- Directed by: Ragnar Bragason
- Written by: Jóhann Ævar Grímsson Jón Gnarr Jörundur Ragnarsson Pétur Jóhann Sigfússon Ragnar Bragason
- Produced by: Arnbjörg Hafliðadóttir Ragnar Bragason
- Starring: Jón Gnarr Jörundur Ragnarsson Pétur Jóhann Sigfússon
- Production company: Sagafilm
- Distributed by: Samfilm
- Release date: 26 December 2009;
- Country: Iceland
- Language: Icelandic

= Bjarnfreðarson =

2009 Icelandic film by Ragnar Bragason

Bjarnfreðarson (also called Mr. Bjarnfreðarson) is a 2009 Icelandic comedy film directed by Ragnar Bragason, director of the TV series trilogy consisting of Næturvaktin, Dagvaktin and Fangavaktin, to which it is a sequel. At its première in Iceland, it was met with wide success, even beating Avatar at the box office on its opening weekend. It was watched by over 20% of the Icelandic population, which is a record for an Icelandic film, and won 11 Edda Awards.
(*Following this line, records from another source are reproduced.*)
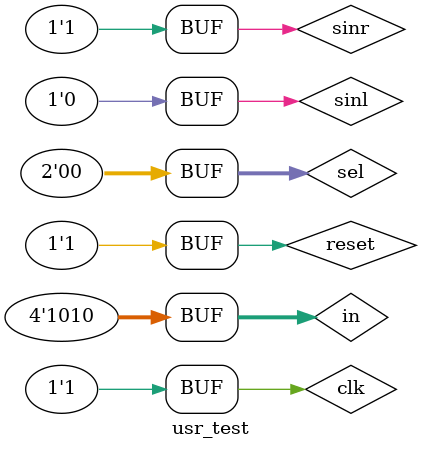
<source format=v>
`timescale 1ns / 1ps

module usr_test();
reg [3:0]in;
reg [1:0]sel;
reg reset;
reg clk;
reg sinr;
reg sinl;
wire [3:0]out;
usr uut(
.in(in),
.out(out),
.sel(sel),
.clk(clk),
.sinr(sinr),
.sinl(sinl),
.reset(reset)
);
initial repeat(10) begin
    clk=1'b1;
    reset=1'b1;
    sinr=1'b1;
    sinl=1'b0;
    sel=2'b00;
    #100;
    reset=1'b1;
    #100;
    in=4'b0101;
    reset=2'b10;
    #100;
    sel=2'b11;
    #100;
    sel=2'b01;
    #100;
    sel=2'b10;
    #100;
    sel=2'b00;
    #100;
    #100;
    in=4'b1010;
    reset=1'b1;
end
endmodule

</source>
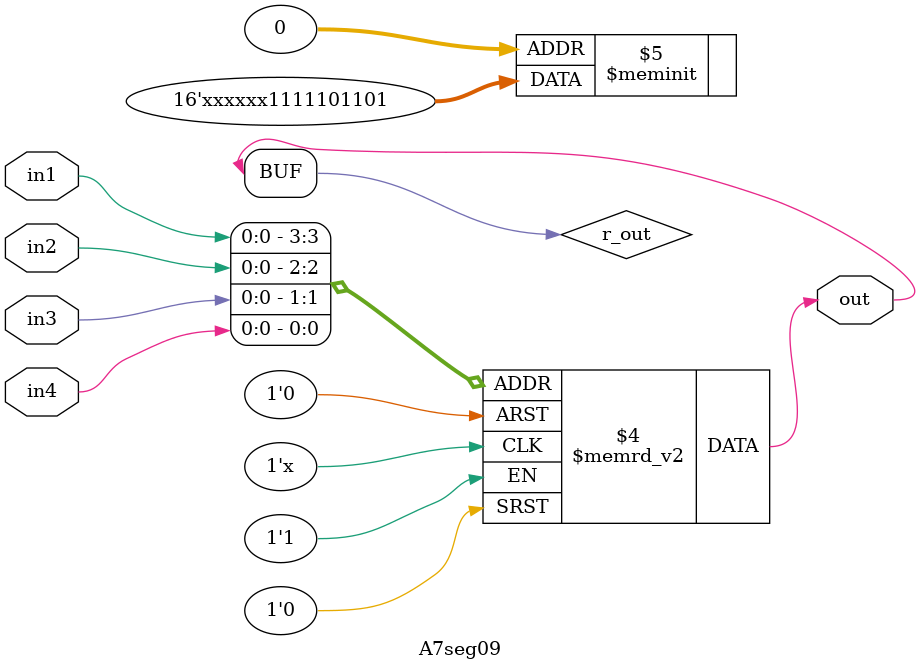
<source format=v>
module A7seg09(output out, input in1, in2, in3, in4);
  reg r_out;
  assign out = r_out;
  always@(in1, in2, in3, in4)
    begin
      case({in1, in2, in3, in4})
        4'b0000: out = 1'b1;
        4'b0001: out = 1'b0;
        4'b0010: out = 1'b1;
        4'b0011: out = 1'b1;
        4'b0100: out = 1'b0;
        4'b0101: out = 1'b1;
        4'b0110: out = 1'b1;
        4'b0111: out = 1'b1;
	4'b1000: out = 1'b1;
        4'b1001: out = 1'b1;
        4'b1010: out = 1'bx;
        4'b1011: out = 1'bx;
        4'b1100: out = 1'bx;
        4'b1101: out = 1'bx;
        4'b1110: out = 1'bx;
        4'b1111: out = 1'bx;
	
        default: out = 1'b0;
      endcase
    end
endmodule

</source>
In the film, the title character's name is the subject of some mockery for his having a matronymic – as Bjarnfreður's son – rather than a patronymic. In the film this is connected to the mother's radical feminism and shame over his paternity, which are part of the film's plot. Flashbacks to Georg Bjarnfreðarson's childhood show how he became such an unlikeable person. He is reunited with Ólafur and Daníel (from the three TV series), who help him redeem himself.